We don't know if the PARCC is sensitive to changes in instruction.
I know regular readers have seen this a billion times, but once again...
It is impossible to deny the correlation between socio-economic status and standardized test scores. And yet we're using these scores to make high-stakes decisions about schools and teachers and even students (yes, we are) without appropriately acknowledging this bias.
Worse: even the PARCC people admit they don't know how this test does at measuring the quality and alignment of instruction. We are attributing all sorts of causes for the variations in PARCC test scores without even knowing the extent of the relationship between school and teacher effectiveness and those scores.
Do I even have to point out how insane this is?

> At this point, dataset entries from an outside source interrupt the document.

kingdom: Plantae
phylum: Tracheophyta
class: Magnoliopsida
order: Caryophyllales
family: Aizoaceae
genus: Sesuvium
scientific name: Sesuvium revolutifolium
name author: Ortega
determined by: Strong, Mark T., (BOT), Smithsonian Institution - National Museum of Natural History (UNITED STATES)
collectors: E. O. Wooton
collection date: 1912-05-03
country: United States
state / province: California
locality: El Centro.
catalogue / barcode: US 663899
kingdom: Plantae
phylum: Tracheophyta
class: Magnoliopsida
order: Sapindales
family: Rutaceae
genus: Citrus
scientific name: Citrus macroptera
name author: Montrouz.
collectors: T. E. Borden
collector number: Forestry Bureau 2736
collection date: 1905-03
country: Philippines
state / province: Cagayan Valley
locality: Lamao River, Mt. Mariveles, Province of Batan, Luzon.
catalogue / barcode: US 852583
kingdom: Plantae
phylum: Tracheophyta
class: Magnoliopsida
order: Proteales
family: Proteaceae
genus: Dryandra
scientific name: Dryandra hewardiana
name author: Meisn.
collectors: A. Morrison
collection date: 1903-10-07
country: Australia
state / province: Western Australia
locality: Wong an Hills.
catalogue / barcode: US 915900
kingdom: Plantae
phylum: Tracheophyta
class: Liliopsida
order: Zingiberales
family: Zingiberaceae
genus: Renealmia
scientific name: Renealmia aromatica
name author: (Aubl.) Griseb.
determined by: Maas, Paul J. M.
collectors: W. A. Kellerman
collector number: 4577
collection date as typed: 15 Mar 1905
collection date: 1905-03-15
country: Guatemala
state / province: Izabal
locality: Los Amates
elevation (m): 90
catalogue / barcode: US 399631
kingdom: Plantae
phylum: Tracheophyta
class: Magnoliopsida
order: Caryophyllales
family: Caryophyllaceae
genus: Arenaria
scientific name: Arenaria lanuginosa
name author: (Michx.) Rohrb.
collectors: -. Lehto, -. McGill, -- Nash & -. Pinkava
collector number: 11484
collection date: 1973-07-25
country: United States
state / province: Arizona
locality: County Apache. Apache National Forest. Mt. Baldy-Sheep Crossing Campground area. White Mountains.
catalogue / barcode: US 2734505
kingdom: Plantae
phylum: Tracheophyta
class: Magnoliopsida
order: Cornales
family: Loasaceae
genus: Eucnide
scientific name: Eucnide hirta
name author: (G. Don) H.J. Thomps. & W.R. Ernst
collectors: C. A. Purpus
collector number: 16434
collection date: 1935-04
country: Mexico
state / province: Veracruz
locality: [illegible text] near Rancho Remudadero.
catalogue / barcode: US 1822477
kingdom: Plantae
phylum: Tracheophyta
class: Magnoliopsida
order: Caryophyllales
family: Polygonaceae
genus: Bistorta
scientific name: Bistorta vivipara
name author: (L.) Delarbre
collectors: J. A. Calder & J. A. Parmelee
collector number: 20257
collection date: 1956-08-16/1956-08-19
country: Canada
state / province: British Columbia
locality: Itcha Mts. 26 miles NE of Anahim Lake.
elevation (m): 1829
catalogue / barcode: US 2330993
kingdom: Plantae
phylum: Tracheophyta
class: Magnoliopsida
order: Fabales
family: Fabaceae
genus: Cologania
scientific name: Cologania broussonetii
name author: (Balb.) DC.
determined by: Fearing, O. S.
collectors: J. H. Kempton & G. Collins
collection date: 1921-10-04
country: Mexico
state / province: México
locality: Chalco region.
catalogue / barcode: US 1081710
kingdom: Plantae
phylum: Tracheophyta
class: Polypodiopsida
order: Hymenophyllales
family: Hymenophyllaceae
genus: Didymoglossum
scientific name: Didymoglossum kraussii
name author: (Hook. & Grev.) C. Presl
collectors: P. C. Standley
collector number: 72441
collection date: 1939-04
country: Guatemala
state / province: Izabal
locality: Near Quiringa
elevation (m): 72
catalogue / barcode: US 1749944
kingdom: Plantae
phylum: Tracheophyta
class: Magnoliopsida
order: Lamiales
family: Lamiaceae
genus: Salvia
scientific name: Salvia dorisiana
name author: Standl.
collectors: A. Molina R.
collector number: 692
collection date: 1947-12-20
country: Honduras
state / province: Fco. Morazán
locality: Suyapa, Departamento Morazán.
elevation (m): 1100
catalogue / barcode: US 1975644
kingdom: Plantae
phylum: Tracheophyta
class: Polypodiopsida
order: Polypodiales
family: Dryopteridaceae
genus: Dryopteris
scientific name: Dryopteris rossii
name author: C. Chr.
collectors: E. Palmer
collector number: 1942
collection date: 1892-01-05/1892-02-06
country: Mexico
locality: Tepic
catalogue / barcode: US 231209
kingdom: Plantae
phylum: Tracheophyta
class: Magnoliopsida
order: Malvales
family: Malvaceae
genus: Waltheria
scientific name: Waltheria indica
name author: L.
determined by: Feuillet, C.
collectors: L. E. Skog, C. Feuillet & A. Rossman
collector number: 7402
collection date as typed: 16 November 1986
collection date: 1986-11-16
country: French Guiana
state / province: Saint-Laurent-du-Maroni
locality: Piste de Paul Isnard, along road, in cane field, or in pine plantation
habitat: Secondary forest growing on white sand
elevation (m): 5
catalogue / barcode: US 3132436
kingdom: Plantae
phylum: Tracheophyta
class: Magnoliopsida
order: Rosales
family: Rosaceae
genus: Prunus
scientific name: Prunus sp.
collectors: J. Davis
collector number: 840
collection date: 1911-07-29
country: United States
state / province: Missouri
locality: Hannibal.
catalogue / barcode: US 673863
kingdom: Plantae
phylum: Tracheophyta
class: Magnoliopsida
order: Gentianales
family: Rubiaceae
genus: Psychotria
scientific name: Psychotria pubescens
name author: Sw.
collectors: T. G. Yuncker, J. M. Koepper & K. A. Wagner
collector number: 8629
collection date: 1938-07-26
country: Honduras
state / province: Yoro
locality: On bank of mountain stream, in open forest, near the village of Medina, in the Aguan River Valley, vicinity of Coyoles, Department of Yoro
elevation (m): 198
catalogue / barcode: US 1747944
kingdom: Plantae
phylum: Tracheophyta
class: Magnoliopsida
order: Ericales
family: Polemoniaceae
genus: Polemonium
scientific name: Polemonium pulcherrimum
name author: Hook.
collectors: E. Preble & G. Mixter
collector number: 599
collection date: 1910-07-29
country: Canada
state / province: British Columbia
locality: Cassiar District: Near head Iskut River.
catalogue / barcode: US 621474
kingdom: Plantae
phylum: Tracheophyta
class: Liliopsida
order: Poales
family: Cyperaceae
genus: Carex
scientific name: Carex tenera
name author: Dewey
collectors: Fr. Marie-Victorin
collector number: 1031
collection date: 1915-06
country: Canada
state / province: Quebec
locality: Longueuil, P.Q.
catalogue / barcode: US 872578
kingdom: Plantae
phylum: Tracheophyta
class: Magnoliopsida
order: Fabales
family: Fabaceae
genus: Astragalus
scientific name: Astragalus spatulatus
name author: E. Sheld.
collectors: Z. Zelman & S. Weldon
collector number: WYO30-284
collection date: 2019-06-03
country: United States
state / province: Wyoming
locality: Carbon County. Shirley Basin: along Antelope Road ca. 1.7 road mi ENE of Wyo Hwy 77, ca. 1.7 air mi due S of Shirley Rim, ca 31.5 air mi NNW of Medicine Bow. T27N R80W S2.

Look, I'm not going to defend the NJASK or any other pre-PARCC test. As I've said many times: we barely knew anything about that test, or many of the other statewide tests that were administered in the wake of No Child Left Behind.
I'll also risk alienating some of you by stating, once again, that I believe there is an appropriate and reasonable use for standardized testing, especially in the formulating of policy. I think tests results can help inform decisions, even if using them to compel decisions is totally unwarranted and, frankly, ignorant.
Lord knows my job as a researcher and blogging smart-ass would be far more difficult if I didn't have test scores to work with. Much of my work in advocating for teacher workplace rights and fair/adequate school funding and reasonable charter school policies relies on standardized test results.
But when I and others use this data, we use it appropriately, with full acknowledgment of its limitations and flaws. And we certainly don't make unsubstantiated claims about how the tests themselves are going to radically improve instruction and outcomes for students.
It's time for the PARCC cheerleaders to take a step back and think more clearly about their claims. It's time for them to start showing a little more humility and a little more healthy skepticism. It's time for them to stop holding on to arguments that have little evidence to back them up.
We know way less about the PARCC than many would have us believe. We have very little evidence that it is "better" than what came before. Let's at least wait until we've studied it before we claim otherwise.
A lack of external validity.
* One caveat: we might see the ceiling go up a bit, especially in math. More on this later.